West has proven time in and time out that he is a top-tier producer and Yeezus is no different. The sound of the album is one overflowing with aggression and rage, never letting up from the opening moments. Continue reading the full review: HERE
4. James Blake – Overgrown
James Blake has never been one to fear the unknown. On his 2011 self-titled debut, he saw the mortality of dubstep, understanding that it was a genre rife with limitations and a definite chance of fading away. For Blake, he saw this as an opportunity to explore the boundaries of dubstep-style production. It was a leap of faith. While other artists were going in the direction of assaulting, grandiose production, Blake took the style and minimized it. By removing the trivial bombastic exterior, he was able to emphasize the underlying beauty. What came of it was something wholly unique, a beautifully crafted exploration in unfamiliar territory. It felt foreign, yet it also felt assured and purposeful. Blake, it seems, finds comfort in this.
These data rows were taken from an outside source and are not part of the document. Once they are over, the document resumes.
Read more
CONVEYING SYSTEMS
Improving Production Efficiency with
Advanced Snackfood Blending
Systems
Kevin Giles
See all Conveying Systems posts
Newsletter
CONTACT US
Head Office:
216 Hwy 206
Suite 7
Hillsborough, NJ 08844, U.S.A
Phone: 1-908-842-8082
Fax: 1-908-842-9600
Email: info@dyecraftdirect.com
With Overgrown, his sophomore album, he once again looks towards the unexplored. Embracing elements of R&B, hip-hop and pop, sounds once separate from the name James Blake have been thoughtfully interwoven amongst his post-dubstep sensibilities. This is how Blake thrives. Continue reading the full review: HERE
3. Disclosure – Settle
Disclosure’s formula is masterful. They might be young, they might be new, but these kids, these brothers from Surrey, have something huge. I guess that’s why they’re wanted on every festival line-up you can imagine these days. Get yourself a copy and take time to go through the album with a holistic approach. You will be stunned by the maturity if you aren’t too busy dancing or calling up your friend who’s (somehow) never heard of Disclosure. Continue reading the full review: Here
2. Pusha T – My Name Is My Name
Even after finding critical success with the release of his first official GOOD Music EP Fear of God II: Let Us Pray in 2011, Pusha T was still stuck in a transition period being less than two years removed from the last Clipse album Til the Casket Drops — the Virginia duo’s final project together before their current hiatus.
Despite having already paved a solo career for himself with GOOD Music, Pusha was still mostly being billed as member of Clipse rather than being recognized as the individual talent Kanye West believed him to be.
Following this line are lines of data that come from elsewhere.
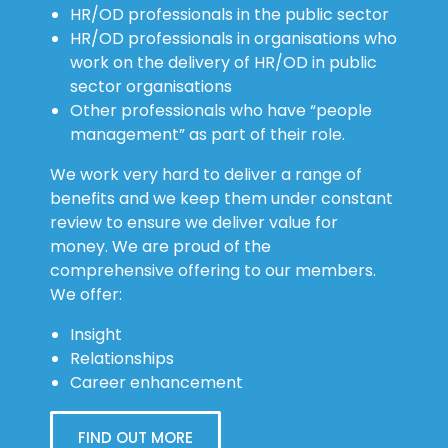
HR/OD professionals in the public sector
HR/OD professionals in organisations who
work on the delivery of HR/OD in public
sector organisations
Other professionals who have “people
management” as part of their role.
We work very hard to deliver a range of
benefits and we keep them under constant
review to ensure we deliver value for
money. We are proud of the
comprehensive offering to our members.
We offer:
Insight
Relationships
Career enhancement
FIND OUT MORE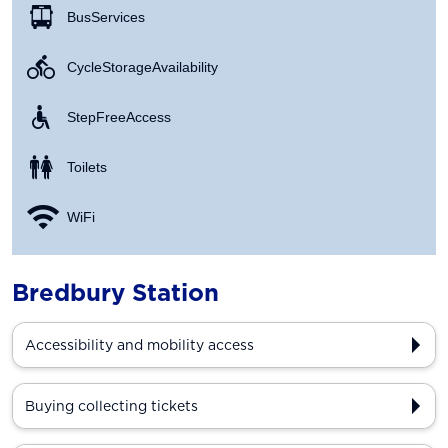
Bus Services
Cycle Storage Availability
Step Free Access
Toilets
WiFi
Bredbury Station
Accessibility and mobility access
Buying collecting tickets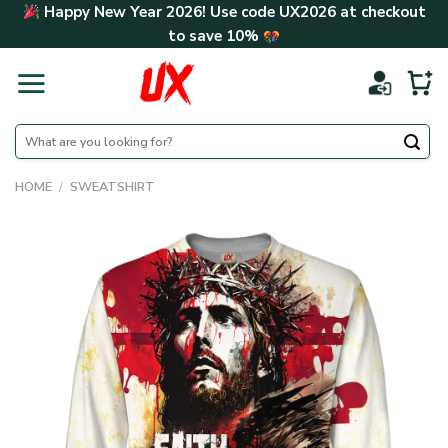
Skip
Happy New Year 2026! Use code
UX2026
at checkout
to
to save
10%
content
Search
for:
HOME
/
SWEATSHIRT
After Fear of God II dropped, Pusha still wasn’t getting much attention outside of Clipse diehards. Last year, he appeared on the GOOD Music compilation album Cruel Summer where the 36-year-old rap veteran was forced to share the spotlight with younger stars like Big Sean, Cyhi the Prynce and Kid Cudi.
Thanks in large part to the success of his second mixtape, Wraith of Caine, at the top of the year, Pusha’s position as one of the game’s finest lyricists was beginning to solidify. His album single “Numbers On The Boards” took him over the top and proved that a hip-hop song with a high level of word mastery could still attract a mainstream following.
Pusha has finally released his first full-length studio debut My Name Is My Name and the finished product is one of the most lyrically dense, furiously delivered and brilliantly produced pieces of hip-hop in recent years. Continue reading the full review: HERE
1. Blood Orange – Cupid Deluxe
Cupid Deluxe dives into the vast mind of Dev Hynes who is an artist with almost too many ideas. At one moment the album is laid-back EDM pop to soft rock with sax balladry to ’90s New Jack Swing to hip-hop and chillwave. These juxtapositions of styles and Hyne’s deeply emotional lyrics leaves you guessing throughout the album and its direction.
Much like Coastal Grooves, this album contains tracks that are catchy, hypnotizing, and deep. Dev Hynes and his gang of collaborators (who include Caroline Polachek of Chairlift, Friends’ Samantha Urbani, Dirty Projectors’ David Longsteth, and Clams Casino) manage to take the sound to a whole other level – this album is full-blown and evolved.
No wonder Dev Hynes is one of the most sought after songwriters in the business.